[Begin]
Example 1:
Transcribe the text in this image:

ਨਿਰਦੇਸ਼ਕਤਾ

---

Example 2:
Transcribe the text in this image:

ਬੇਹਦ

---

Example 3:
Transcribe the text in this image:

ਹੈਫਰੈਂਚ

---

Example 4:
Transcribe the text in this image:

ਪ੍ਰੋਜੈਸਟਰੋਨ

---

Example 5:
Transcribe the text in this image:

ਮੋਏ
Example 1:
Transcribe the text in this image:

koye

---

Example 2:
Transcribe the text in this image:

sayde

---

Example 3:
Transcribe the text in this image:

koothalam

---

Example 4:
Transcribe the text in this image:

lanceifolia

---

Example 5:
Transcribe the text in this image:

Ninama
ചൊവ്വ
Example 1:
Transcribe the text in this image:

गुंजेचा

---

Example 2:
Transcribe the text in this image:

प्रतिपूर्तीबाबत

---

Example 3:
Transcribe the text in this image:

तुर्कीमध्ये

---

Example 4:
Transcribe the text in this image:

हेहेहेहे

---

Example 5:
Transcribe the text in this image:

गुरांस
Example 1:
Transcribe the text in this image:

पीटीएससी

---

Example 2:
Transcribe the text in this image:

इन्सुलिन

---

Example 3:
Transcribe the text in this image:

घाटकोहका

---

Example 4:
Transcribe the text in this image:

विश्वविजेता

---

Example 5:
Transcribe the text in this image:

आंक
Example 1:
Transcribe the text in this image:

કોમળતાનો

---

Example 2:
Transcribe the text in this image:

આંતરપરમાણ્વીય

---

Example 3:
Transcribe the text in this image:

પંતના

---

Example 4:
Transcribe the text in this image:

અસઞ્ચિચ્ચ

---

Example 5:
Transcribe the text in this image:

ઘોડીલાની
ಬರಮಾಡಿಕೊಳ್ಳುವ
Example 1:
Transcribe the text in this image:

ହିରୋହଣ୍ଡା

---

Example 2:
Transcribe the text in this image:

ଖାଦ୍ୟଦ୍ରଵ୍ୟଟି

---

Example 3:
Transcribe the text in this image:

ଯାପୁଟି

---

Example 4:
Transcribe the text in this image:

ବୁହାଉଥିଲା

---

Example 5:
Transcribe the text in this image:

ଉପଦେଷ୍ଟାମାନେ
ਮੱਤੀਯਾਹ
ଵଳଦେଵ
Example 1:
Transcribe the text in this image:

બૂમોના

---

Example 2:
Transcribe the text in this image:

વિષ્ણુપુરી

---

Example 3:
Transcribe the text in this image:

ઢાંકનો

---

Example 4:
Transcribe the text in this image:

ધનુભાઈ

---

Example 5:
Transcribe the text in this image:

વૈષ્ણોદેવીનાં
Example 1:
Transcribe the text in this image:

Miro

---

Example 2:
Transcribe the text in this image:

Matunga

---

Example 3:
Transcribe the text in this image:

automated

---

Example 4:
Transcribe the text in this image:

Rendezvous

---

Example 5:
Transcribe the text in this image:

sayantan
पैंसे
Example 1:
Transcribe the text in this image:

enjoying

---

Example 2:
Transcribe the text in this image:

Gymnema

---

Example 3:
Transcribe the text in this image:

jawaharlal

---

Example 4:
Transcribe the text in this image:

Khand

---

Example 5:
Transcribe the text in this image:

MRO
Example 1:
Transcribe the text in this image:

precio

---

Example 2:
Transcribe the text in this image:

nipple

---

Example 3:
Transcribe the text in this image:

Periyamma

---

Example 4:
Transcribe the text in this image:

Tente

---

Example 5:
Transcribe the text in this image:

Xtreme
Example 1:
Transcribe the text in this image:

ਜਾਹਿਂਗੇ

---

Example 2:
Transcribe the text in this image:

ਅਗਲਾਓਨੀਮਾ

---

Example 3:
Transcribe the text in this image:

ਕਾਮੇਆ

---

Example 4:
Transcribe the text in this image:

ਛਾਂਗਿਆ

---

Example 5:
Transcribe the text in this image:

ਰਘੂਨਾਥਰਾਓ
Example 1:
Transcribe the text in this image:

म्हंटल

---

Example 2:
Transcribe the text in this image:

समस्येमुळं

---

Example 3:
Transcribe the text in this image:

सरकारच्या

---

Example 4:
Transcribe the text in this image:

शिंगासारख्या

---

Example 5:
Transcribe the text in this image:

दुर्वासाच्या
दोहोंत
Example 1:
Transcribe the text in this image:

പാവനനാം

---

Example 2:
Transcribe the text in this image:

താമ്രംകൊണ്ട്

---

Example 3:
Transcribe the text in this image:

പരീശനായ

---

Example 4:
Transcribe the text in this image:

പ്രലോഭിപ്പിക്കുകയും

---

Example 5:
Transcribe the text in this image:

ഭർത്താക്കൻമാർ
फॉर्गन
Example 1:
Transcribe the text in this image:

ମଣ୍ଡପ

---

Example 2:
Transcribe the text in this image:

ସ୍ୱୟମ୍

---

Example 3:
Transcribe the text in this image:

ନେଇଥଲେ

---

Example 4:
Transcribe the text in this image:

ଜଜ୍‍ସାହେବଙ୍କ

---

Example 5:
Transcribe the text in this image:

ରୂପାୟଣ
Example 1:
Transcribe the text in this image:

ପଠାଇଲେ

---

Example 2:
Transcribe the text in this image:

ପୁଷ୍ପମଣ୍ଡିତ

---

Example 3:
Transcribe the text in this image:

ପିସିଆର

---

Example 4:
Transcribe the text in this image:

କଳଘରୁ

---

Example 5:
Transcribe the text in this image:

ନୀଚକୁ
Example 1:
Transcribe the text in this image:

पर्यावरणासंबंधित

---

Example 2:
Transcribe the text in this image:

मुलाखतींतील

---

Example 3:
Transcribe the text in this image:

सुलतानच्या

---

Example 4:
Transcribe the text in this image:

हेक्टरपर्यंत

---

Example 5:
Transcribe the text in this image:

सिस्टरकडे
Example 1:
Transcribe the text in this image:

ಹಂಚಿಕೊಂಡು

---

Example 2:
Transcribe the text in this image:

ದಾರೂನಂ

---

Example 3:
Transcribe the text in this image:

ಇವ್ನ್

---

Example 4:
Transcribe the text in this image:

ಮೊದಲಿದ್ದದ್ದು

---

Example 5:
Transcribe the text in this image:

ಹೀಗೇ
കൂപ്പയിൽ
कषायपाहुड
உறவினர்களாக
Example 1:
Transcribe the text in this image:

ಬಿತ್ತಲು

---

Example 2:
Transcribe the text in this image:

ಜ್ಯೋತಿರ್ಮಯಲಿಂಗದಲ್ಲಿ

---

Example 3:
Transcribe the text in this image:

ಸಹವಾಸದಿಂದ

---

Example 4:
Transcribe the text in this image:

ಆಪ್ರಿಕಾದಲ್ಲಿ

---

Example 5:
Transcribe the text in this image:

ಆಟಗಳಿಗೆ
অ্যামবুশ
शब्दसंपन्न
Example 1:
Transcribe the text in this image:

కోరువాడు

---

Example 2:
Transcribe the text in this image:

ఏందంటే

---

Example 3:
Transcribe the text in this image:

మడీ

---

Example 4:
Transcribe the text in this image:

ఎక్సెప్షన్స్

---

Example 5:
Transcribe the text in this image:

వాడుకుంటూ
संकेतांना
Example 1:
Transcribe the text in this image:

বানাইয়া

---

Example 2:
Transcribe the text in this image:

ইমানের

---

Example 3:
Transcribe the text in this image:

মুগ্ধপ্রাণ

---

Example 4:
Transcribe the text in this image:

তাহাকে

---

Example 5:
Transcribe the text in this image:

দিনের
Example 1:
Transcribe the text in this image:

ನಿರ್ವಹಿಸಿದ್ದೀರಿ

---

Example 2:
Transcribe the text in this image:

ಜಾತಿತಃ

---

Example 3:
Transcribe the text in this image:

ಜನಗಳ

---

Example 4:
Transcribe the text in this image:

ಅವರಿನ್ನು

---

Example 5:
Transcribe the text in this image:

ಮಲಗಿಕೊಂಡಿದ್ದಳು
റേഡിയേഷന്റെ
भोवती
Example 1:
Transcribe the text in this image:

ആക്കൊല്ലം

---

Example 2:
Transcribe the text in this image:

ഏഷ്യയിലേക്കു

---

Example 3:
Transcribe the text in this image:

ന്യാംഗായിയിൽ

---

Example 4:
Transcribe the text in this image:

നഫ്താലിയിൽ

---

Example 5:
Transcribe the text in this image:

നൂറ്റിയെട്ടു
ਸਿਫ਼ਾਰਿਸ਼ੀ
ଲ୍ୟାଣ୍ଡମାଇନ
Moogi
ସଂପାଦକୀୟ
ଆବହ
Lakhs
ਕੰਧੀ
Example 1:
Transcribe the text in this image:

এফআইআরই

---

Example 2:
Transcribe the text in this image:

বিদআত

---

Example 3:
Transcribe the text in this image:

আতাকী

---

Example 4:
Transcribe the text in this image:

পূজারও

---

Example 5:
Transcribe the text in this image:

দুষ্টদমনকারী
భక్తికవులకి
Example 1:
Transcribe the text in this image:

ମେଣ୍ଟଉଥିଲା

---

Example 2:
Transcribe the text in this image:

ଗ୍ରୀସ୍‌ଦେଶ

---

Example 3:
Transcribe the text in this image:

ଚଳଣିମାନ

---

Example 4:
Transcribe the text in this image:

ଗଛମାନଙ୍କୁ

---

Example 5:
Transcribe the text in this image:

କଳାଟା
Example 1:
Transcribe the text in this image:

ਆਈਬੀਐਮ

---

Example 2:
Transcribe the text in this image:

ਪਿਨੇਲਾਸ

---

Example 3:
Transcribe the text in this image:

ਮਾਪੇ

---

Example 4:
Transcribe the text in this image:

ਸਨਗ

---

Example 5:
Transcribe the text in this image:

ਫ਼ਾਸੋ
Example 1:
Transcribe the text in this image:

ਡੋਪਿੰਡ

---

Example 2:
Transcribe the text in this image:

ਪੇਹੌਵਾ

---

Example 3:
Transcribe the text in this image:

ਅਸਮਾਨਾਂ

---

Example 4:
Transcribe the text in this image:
[End]
Copy the listing above line for line, starting with its first line and going on through the line that contains "lanceifolia".

Example 1:
Transcribe the text in this image:

ਨਿਰਦੇਸ਼ਕਤਾ

---

Example 2:
Transcribe the text in this image:

ਬੇਹਦ

---

Example 3:
Transcribe the text in this image:

ਹੈਫਰੈਂਚ

---

Example 4:
Transcribe the text in this image:

ਪ੍ਰੋਜੈਸਟਰੋਨ

---

Example 5:
Transcribe the text in this image:

ਮੋਏ
Example 1:
Transcribe the text in this image:

koye

---

Example 2:
Transcribe the text in this image:

sayde

---

Example 3:
Transcribe the text in this image:

koothalam

---

Example 4:
Transcribe the text in this image:

lanceifolia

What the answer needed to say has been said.